## [REQUIRED ACTION]
Count the lines in the rows below that contain the string "class", with uppercase and lowercase treated as distinct. Give only the number.

*** Block opens ***

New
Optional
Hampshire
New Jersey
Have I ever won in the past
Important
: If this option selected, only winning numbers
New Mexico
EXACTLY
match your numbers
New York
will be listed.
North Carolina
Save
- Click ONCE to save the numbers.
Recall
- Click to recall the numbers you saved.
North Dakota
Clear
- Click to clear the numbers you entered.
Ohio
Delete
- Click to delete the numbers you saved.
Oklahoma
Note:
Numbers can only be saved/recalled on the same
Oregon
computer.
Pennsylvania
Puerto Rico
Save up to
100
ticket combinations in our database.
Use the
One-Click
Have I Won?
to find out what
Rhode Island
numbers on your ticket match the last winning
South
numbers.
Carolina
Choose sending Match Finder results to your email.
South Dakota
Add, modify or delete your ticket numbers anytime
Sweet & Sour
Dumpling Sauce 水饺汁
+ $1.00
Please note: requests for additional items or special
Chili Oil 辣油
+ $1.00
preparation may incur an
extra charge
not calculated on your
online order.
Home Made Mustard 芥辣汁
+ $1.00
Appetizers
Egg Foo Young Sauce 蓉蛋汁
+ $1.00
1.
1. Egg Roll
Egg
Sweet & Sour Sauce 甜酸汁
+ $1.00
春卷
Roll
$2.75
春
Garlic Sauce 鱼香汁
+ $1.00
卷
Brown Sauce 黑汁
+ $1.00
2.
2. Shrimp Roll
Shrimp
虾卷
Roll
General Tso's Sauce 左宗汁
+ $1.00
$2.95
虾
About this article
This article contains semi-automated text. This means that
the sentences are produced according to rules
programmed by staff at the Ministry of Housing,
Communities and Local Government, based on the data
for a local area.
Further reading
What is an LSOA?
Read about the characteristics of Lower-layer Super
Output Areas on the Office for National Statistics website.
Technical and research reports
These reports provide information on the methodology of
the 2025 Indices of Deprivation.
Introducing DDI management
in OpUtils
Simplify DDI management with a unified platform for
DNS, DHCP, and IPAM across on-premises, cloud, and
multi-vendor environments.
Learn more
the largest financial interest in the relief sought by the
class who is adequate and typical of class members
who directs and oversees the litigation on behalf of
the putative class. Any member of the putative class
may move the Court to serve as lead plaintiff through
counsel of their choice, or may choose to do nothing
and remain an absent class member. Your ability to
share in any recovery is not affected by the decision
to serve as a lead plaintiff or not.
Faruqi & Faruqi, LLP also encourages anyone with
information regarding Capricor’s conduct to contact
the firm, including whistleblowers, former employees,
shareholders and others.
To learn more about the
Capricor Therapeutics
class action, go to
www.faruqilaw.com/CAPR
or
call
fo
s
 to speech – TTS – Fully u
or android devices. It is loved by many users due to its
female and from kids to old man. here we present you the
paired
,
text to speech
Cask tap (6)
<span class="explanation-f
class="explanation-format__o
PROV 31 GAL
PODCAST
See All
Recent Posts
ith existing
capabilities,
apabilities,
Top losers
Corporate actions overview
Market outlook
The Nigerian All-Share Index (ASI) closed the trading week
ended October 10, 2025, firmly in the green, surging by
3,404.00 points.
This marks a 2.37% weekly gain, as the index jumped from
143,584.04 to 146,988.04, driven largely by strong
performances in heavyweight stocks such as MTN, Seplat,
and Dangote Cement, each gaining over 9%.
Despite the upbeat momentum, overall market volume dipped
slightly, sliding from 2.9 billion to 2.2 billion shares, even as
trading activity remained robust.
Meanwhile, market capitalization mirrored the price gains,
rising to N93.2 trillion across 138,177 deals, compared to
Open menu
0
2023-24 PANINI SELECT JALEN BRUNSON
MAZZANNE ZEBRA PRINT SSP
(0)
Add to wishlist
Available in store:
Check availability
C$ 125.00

*** Block closes ***

## [SOLUTION]
6